*LEBAK* - Ketua DPK Knpi Bayah Angkat Bicara Soal Dugaan Pencemaran Lumpur Industri Semen dari PT. Cemindo Gemilang Ganggu Puluhan Hektar Sawah
Fenomena dugaan pencemaran lahan pertanian akibat aktivitas industri semen di Kecamatan Bayah, Kabupaten Lebak, Banten, menjadi sorotan masyarakat dalam kurun waktu 2024–2026.
Puluhan hektar lahan sawah milik warga diduga terdampak endapan lumpur. Endapan itu dikaitkan dengan aktivitas operasional PT Cemindo Gemilang. Kondisi semakin parah saat intensitas hujan tinggi yang memicu limpasan atau _runoff_ dari kawasan industri menuju area pertanian.
“Kalau benar terbukti, ini bisa bikin produktivitas sawah turun, saluran irigasi tersumbat, dan biaya bertani jadi naik karena harus normalisasi saluran dan rehabilitasi lahan,” ujar Aji Ketua Knpi Bayah, kepada awak media via by phone Selasa (4/8/2026).
Menurut Aji, Dampak ke Tanah dan Irigasi
Dari perspektif ilmu lingkungan, masuknya material sedimen dan lumpur ke lahan sawah dapat mengubah karakteristik fisik tanah. Tekstur, porositas, permeabilitas, hingga kapasitas infiltrasi air berpotensi berubah.
Akibatnya, pertumbuhan tanaman padi bisa terganggu. Akar tanaman terhambat, oksigen di zona perakaran berkurang, dan penyerapan unsur hara menjadi tidak efisien.
Sedimentasi juga mengancam jaringan irigasi. Kapasitas saluran berkurang sehingga distribusi air ke sawah tidak optimal, terutama pada musim tanam.
*Dampak Sosial-Ekonomi*
Dugaan pencemaran ini juga berdampak pada ekonomi rumah tangga petani. Penurunan hasil panen, naiknya biaya pemulihan lahan, dan ketidakpastian musim tanam dapat menekan pendapatan petani.
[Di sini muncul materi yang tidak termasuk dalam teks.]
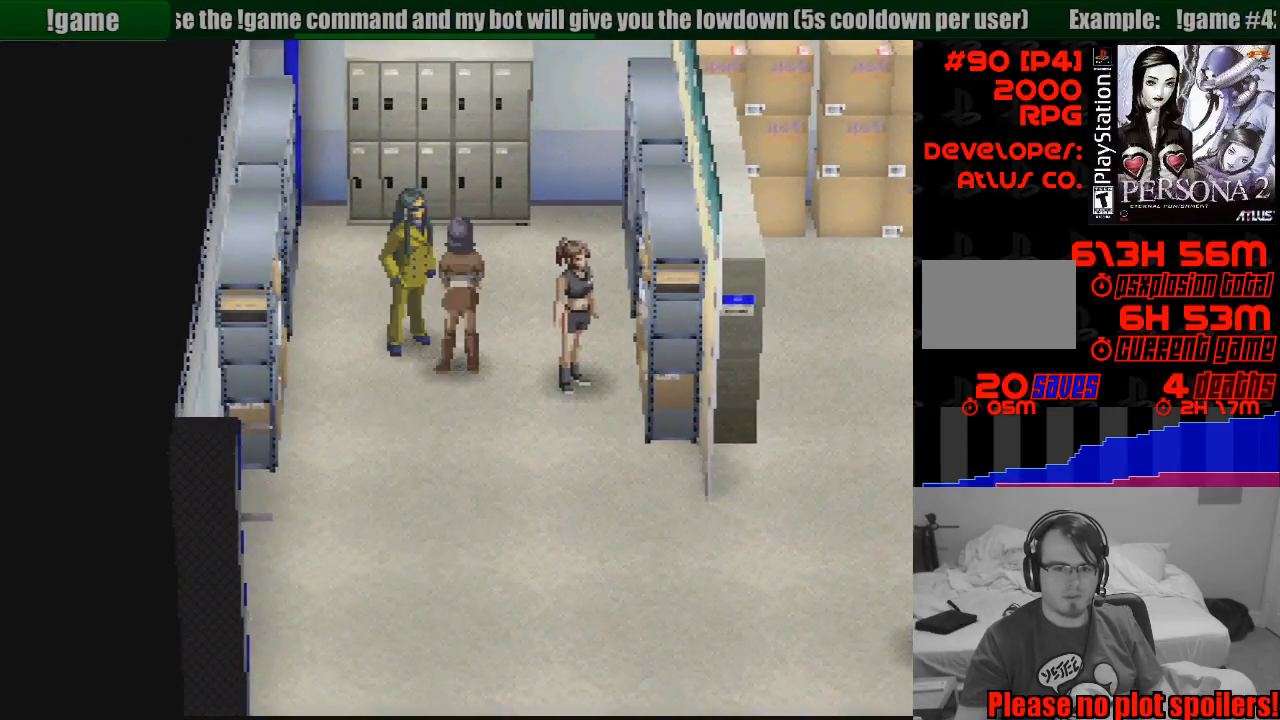
{"buttons": [], "events": []}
Kondisi tersebut berpotensi memicu konflik antara masyarakat dan pihak industri. Warga menuntut agar mekanisme pengaduan, pemantauan lingkungan, dan kompensasi dijalankan secara transparan dan akuntabel.
*Tuntutan Kajian Ilmiah*
Secara konseptual, kasus ini perlu dilihat dengan pendekatan pembangunan berkelanjutan. Industri semen memang berkontribusi pada investasi, penyerapan tenaga kerja, dan pertumbuhan ekonomi daerah. Namun manfaat ekonomi itu harus diimbangi dengan pengelolaan lingkungan yang efektif.
Penerapan prinsip kehati-hatian _precautionary principle_ dan tanggung jawab lingkungan perusahaan sebagaimana diatur dalam peraturan perundang-undangan juga menjadi tuntutan.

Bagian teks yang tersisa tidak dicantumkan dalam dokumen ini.